Where there is a warranty of the soundness of the property, and it turns out to be unsound, the vendor is liable to an action for false warranty, or to the defence of recoupment for false warranty, whether he knew the property to be unsound at the time of the warranty or not. Williamson vs. Allison, 2 East 446; Morris vs. Rippy, 4 Jones 533; Johnson et al. vs. McDaniel, 15 Ark. 115; 1 Smith's L. C. 77, and notes.

The rule as to the measure of damages in cases of breach of warranty was stated in Tatum vs. Mhor, 21 Ark.

"Where there is no warranty of the soundness of the property, but the seller makes wilfully false and fraudulent representations as to its soundness, the purchaser may, if he has paid the purchase money, elect, as in case of false warranty, to rescind the contract, by returning the property, etc., bring suit to recover back the purchase money, or to affirm the contract of sale, keep the property, and bring an action on the case against the seller to recover damages for the false and fraudulent representations. Or if the purchase money has not been paid, the purchaser may elect to rescind the contract of sale as above, and resist the recovery of the purchase money in toto, or to affirm the contract, keep the property and to an action for the purchase money, set up the false and fraudulent representations by way of recoupment, etc. Withers vs. Green, 9 How. 233; Harrington vs. Stratton, 22 Pick. 511, Ward vs. Reynold's 32 Ala. 393; Witney vs. Allaire 4 Denio 557; Same case 1 Hill 485; Same case 1 Comstock 305; Newberry vs. Garland 31 Barbour Sup. C. R. 128; Story on Sales Sec. 458, a; Sedgwick on Damages 295; Rotan vs. Nichols 21 Ark.; Sumner vs. Gray 4 Ark. 472.

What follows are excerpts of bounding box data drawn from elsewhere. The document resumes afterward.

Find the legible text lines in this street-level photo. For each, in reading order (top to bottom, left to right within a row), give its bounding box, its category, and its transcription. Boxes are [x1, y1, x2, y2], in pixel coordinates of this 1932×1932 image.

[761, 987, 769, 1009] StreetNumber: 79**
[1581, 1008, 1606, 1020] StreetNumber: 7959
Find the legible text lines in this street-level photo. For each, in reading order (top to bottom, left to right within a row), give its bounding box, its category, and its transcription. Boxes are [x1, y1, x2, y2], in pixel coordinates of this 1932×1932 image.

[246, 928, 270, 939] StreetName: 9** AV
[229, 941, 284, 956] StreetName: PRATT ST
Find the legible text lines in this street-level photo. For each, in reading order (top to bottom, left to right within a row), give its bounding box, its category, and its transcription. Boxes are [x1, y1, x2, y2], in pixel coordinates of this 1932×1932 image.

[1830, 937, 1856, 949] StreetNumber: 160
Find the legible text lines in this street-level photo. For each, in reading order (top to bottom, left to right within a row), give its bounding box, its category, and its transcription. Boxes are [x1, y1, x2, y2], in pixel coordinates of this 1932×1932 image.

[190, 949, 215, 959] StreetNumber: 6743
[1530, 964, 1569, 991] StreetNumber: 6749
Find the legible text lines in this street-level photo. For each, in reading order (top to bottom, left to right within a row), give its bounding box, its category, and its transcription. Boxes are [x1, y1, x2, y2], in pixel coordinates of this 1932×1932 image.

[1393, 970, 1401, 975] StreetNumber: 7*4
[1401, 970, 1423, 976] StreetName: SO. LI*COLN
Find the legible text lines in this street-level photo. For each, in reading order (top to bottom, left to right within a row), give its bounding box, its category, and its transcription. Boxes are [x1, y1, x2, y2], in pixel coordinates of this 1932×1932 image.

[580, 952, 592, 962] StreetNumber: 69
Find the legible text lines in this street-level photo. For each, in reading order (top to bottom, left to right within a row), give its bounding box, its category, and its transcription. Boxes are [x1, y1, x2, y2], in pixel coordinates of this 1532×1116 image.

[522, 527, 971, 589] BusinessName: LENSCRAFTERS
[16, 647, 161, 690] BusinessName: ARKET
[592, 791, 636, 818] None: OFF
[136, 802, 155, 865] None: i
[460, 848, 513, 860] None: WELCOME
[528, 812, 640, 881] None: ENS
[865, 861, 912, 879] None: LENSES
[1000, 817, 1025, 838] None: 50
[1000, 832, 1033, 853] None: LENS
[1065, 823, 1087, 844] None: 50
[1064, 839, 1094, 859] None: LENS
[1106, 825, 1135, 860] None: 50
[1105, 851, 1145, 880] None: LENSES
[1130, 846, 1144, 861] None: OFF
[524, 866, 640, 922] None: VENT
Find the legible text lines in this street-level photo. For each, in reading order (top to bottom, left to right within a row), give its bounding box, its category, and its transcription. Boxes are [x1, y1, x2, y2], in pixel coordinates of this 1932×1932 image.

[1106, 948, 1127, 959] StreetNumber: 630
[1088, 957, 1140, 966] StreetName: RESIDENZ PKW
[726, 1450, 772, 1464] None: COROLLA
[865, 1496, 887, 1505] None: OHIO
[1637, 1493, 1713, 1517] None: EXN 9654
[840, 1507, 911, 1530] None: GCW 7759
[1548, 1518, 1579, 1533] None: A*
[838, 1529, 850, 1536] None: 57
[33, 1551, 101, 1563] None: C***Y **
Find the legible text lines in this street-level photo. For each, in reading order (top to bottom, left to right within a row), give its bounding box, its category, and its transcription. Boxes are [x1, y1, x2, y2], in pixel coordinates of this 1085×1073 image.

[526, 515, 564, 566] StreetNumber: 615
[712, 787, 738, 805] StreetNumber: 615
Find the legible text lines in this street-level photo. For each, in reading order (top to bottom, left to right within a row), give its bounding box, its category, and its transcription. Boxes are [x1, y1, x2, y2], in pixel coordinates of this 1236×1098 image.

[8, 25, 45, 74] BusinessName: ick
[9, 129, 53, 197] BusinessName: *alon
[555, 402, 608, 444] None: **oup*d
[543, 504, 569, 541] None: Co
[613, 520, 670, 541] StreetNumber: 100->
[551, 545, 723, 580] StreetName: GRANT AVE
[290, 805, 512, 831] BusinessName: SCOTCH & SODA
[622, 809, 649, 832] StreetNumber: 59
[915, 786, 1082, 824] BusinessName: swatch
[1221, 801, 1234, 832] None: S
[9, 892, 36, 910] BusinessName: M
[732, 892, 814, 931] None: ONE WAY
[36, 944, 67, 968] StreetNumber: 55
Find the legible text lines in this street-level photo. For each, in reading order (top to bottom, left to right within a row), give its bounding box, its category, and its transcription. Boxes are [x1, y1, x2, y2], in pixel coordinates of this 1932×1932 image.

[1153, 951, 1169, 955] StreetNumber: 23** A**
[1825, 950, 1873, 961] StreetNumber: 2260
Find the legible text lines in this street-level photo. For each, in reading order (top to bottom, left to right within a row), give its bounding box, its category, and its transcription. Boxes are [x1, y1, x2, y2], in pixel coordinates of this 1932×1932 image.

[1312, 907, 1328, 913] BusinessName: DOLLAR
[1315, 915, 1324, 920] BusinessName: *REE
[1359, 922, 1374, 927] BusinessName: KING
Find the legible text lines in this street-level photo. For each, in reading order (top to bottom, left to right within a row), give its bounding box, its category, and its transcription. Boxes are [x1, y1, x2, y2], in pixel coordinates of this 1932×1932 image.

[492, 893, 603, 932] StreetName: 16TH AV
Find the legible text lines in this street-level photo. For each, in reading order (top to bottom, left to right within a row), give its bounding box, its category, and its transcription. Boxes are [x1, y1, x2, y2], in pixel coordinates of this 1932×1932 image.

In actions for fraudulent representations, it must be shown that the vendor knew the representations to be false at the time of making them. In other words, the scienter, as it is termed must be proven. Same authorities.

In Johnson et al. vs. McDaniel, 15 Ark. 113, it was remarked by the Chief Justice, who delivered the opinion, that “if treated as an action on the case for deceit, or breach of the general duty of fairness required of men in their dealings, which would avoid the contract, it is obvious that the plaintiff here must have failed for want of proof of the scienter in the defendants, or of any effort on his part to return the slave." And this remark is relied on by the counsel for defendant in error, to sustain the instructions given by the court below, of its own motion,in the case now before us, in regard to proof of the return of the slave, under the counts for false representations. But the remark of the Chief Justice, referred to, w^-s not an adjudication by the court upon the point. The question, whether the purchaser of a slave is bound to return or offer to return him, before he can bring an action for deceit or false and fraudulent representations, by the seller, as to his soundness, was not before the court in that case. The action was upon a false warranty of the slave.